August-16th-2008, 11:40 AM
Another Dumb Home Video Question--Mac Specific
So I hooked a DV camera up to my MacBook Pro via Firewire/iLink and transferred a bunch of stuff into iMovie onto my internal drive (I would have transferred to one of external drives, but I have only one Firewire input).
Then I copied the stuff onto an external and I thought I'd deleted it off my internal drive, but obviously I haven't--I only have 9.72 gigs left out of 111. And of course, the computer's performance reflects this.
I've searched my main harddrive and can't find any video stuff on it, other than the application iMovie. Any idea how I can find what I transferred onto the internal drive and get rid of it?
August-16th-2008, 05:55 PM
Mac has online help but I haven't played around with anything like that.
August-19th-2008, 01:23 PM
Did you name the file? You can usually hunt this kind of thing down through the Finder.
Originally Posted by Jazzooo
August-19th-2008, 01:41 PM
iMovie renders the file on import. This is why you're able to scrub through the movie as soon as it's finished importing. This means that if you were to blow away the original that you'll also blow away the rendered movie within iMovie.
Your movie is likely stored in your library under your user name.
If you didn't name your file, you could do a search using spotlight. Based on what you said I'm taking a guess that your camera does not use minidv tape, that it uses a chip. If so, there is a good chance you could search using this *.avi
I believe you can change where to store the file by going in the user preferences from within iMovie. This will only help you for future imports. If you find that you use iMovie a lot, you may want to consider upgrading to Final Cut Express - it's around $100 but offers so much more editing capabilities.

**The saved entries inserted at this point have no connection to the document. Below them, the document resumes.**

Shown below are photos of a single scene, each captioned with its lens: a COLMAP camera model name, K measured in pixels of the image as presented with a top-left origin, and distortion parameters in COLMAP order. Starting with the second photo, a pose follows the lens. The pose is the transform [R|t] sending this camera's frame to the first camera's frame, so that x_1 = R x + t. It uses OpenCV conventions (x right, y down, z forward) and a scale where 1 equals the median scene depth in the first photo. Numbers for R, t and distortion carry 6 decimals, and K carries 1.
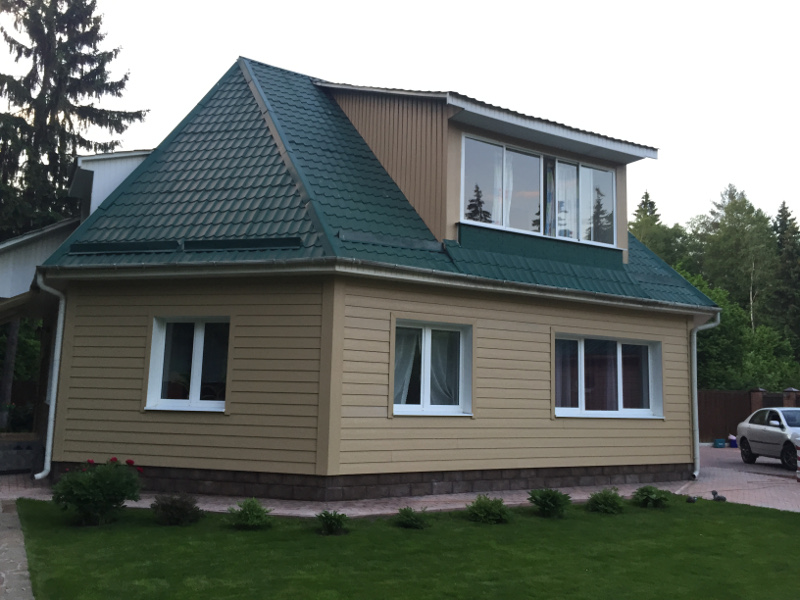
lens RADIAL K [[667.2, 0, 400.0], [0, 667.2, 300.0], [0, 0, 1]] dist [0.042711, -0.204676]
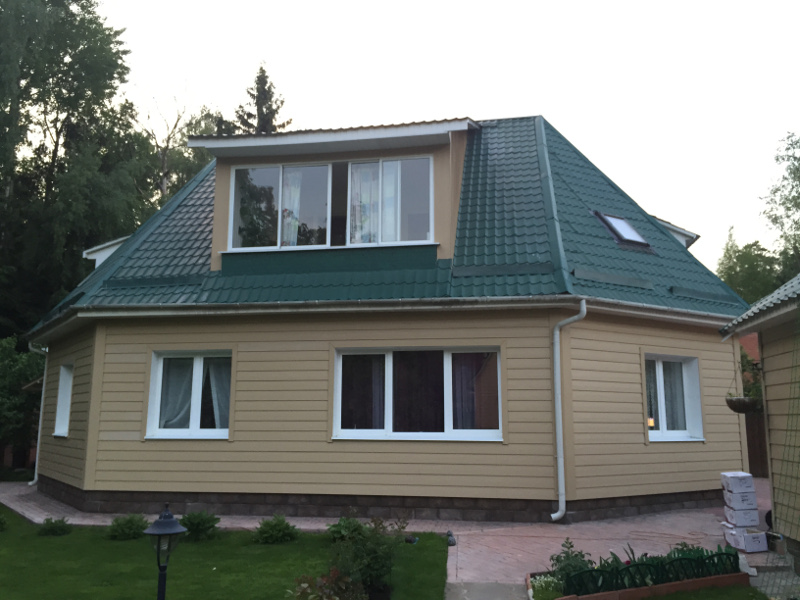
lens RADIAL K [[667.2, 0, 400.0], [0, 667.2, 300.0], [0, 0, 1]] dist [0.042711, -0.204676]
pose [[0.803977, -0.129733, -0.580337, 0.800610], [0.104825, 0.991549, -0.076437, 0.058268], [0.585348, 0.000620, 0.810782, 0.278670]]
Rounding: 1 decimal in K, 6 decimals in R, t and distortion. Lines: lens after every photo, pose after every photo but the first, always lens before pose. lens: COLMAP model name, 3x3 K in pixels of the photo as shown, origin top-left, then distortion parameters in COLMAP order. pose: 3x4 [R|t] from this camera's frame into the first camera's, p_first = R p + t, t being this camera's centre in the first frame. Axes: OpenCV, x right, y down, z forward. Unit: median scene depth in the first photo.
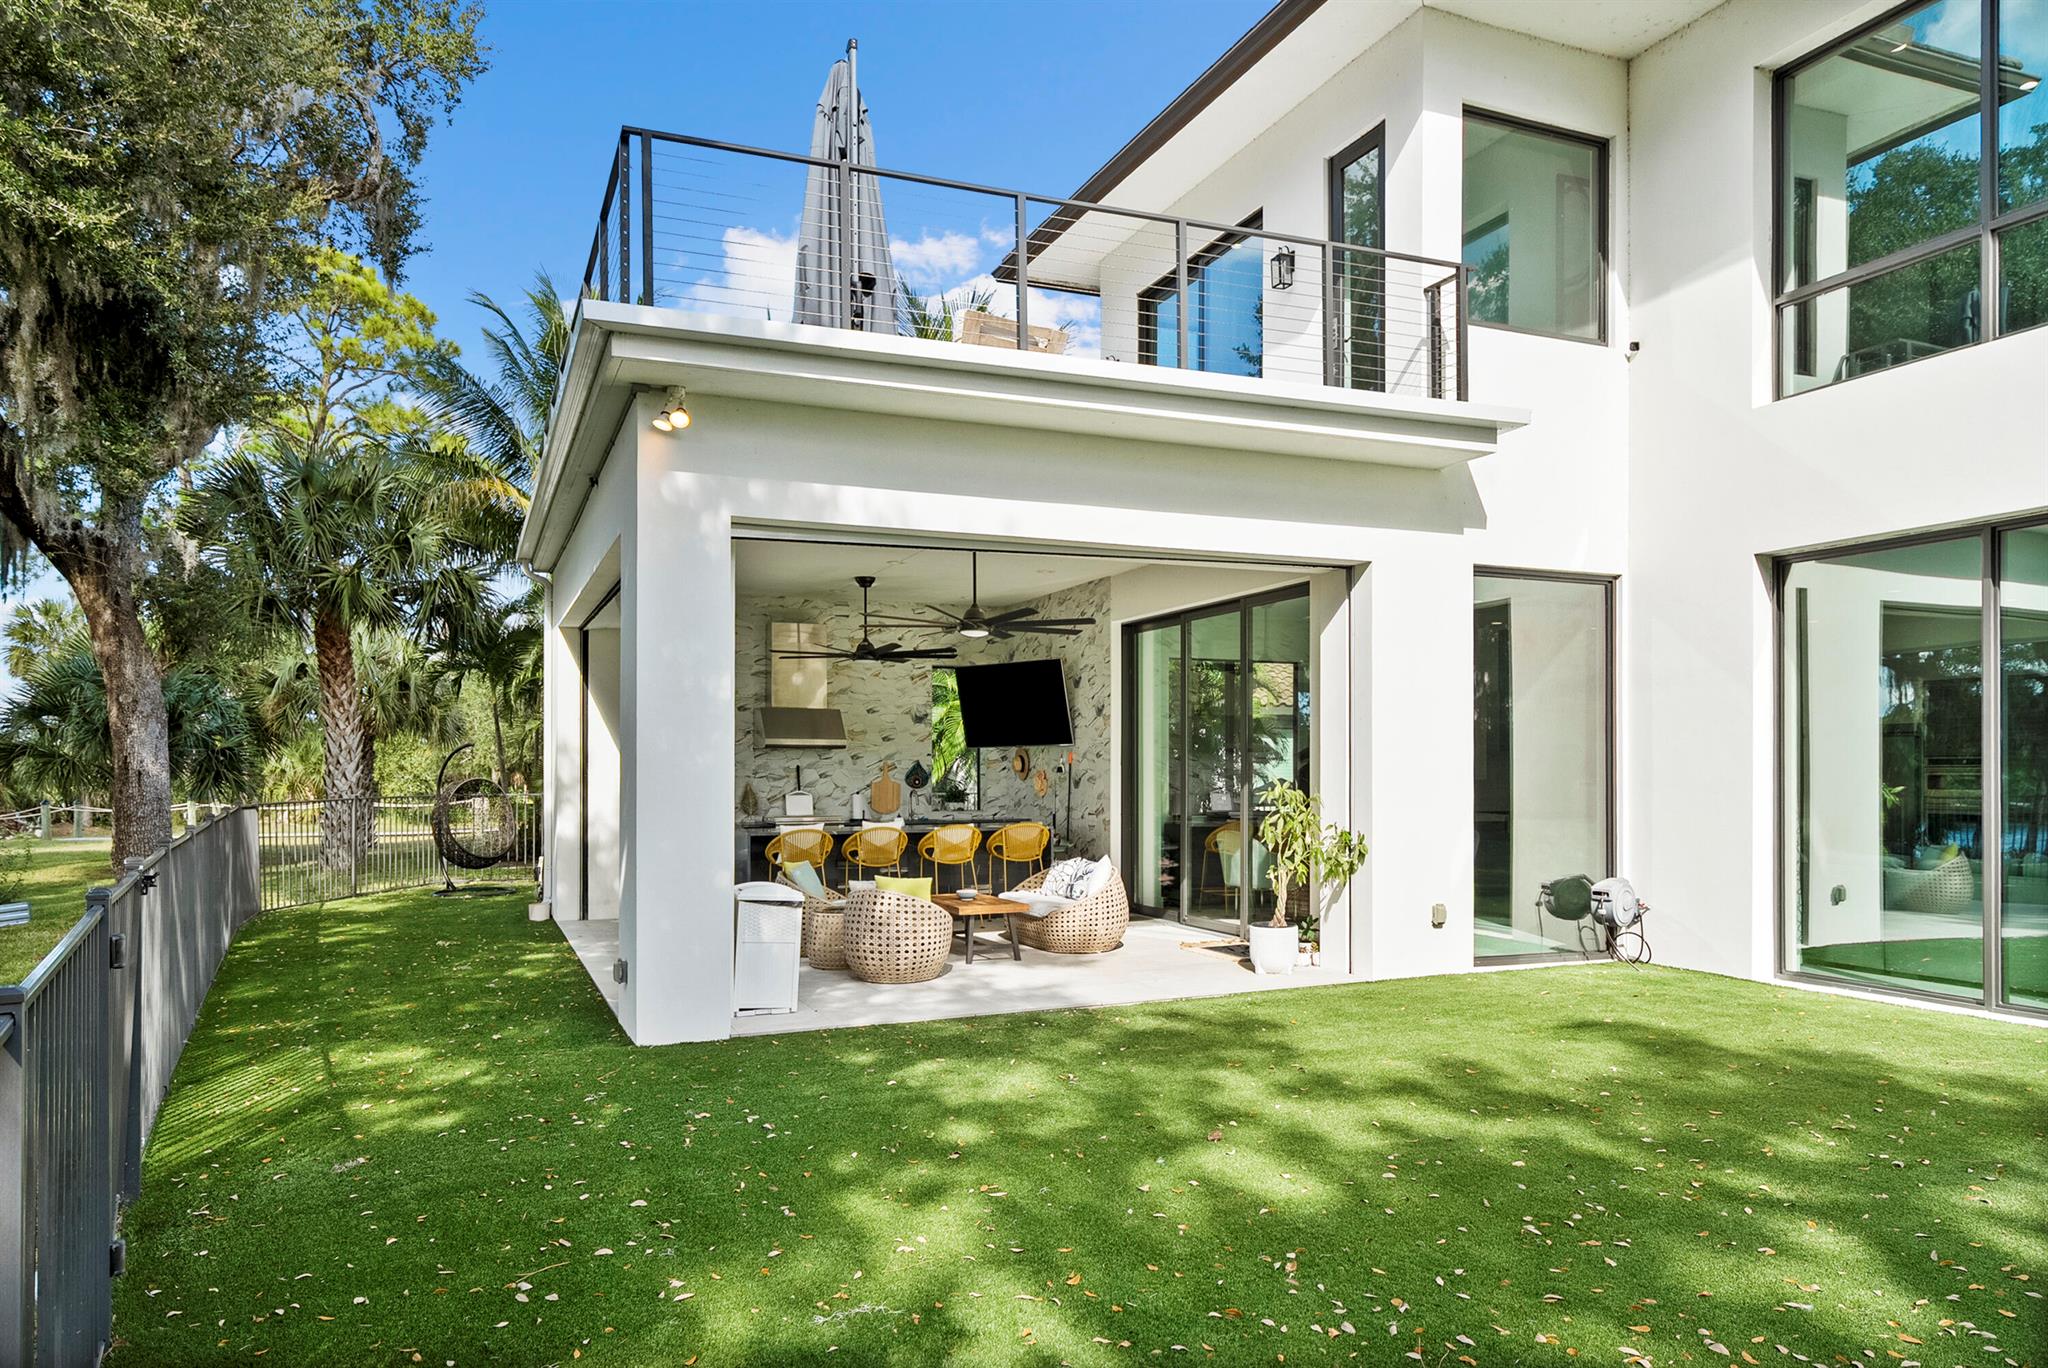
lens RADIAL K [[1364.2, 0, 1042.9], [0, 1364.2, 757.1], [0, 0, 1]] dist [0.001676, 0.000368]
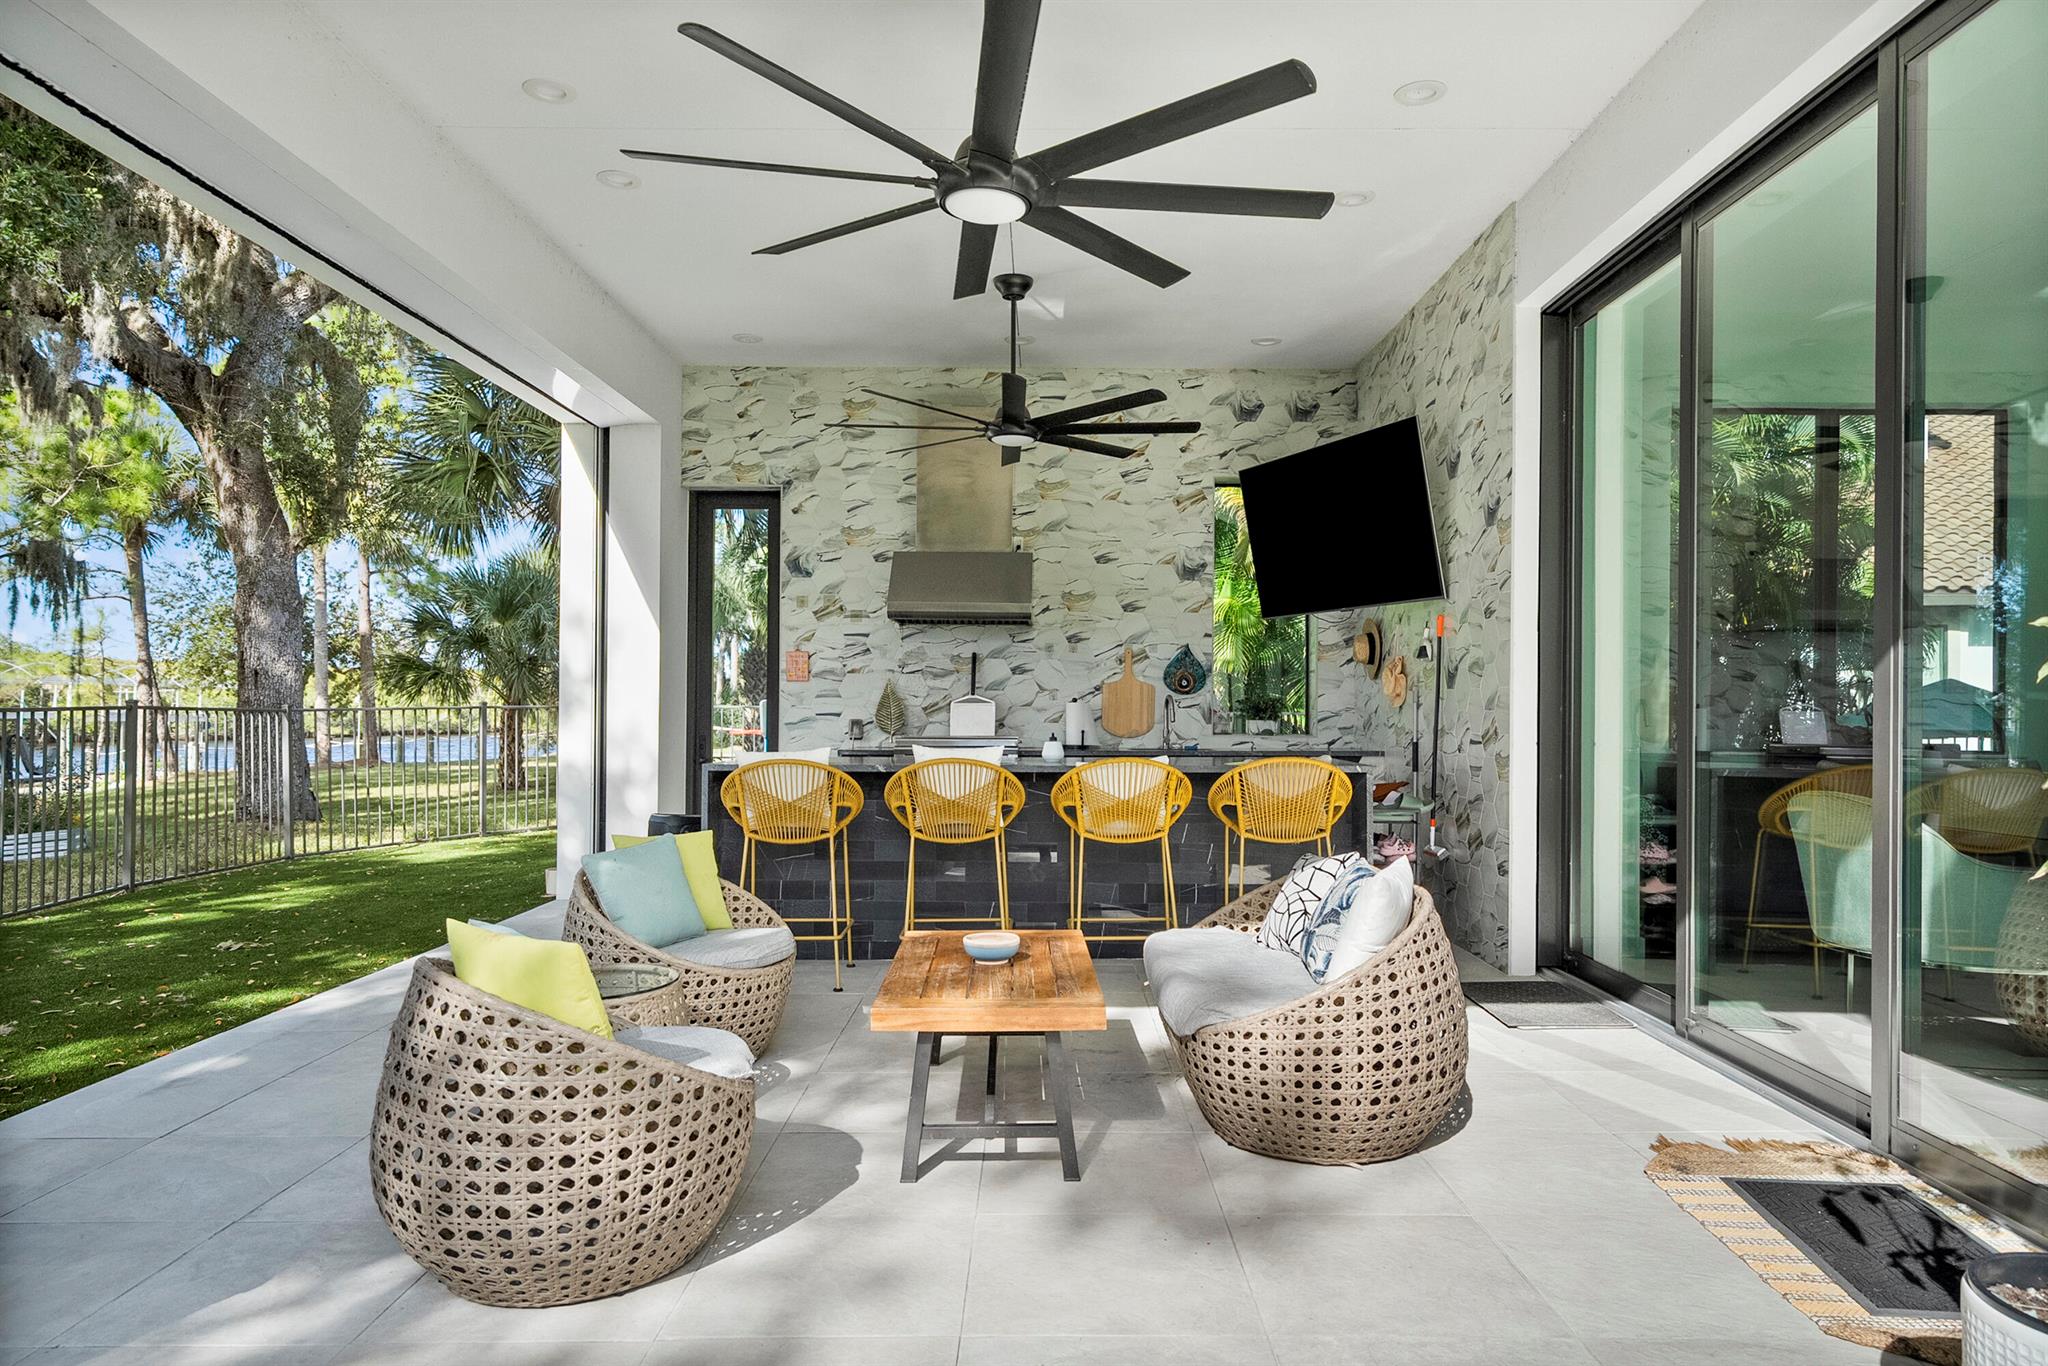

I've gone full circle - video is a difficult medium to work well on a home computer and the technology is changing as fast as digital cameras. Now HD is the norm, which requires a state of the art 2x4 core machine to run with any amount of speed. In less than 5 years you'll see DSLRs and Video merging into a single format. Cameras will easily shoot 29 frames per second with 24meg files.
Last edited by Troll; August-19th-2008 at 04:02 PM.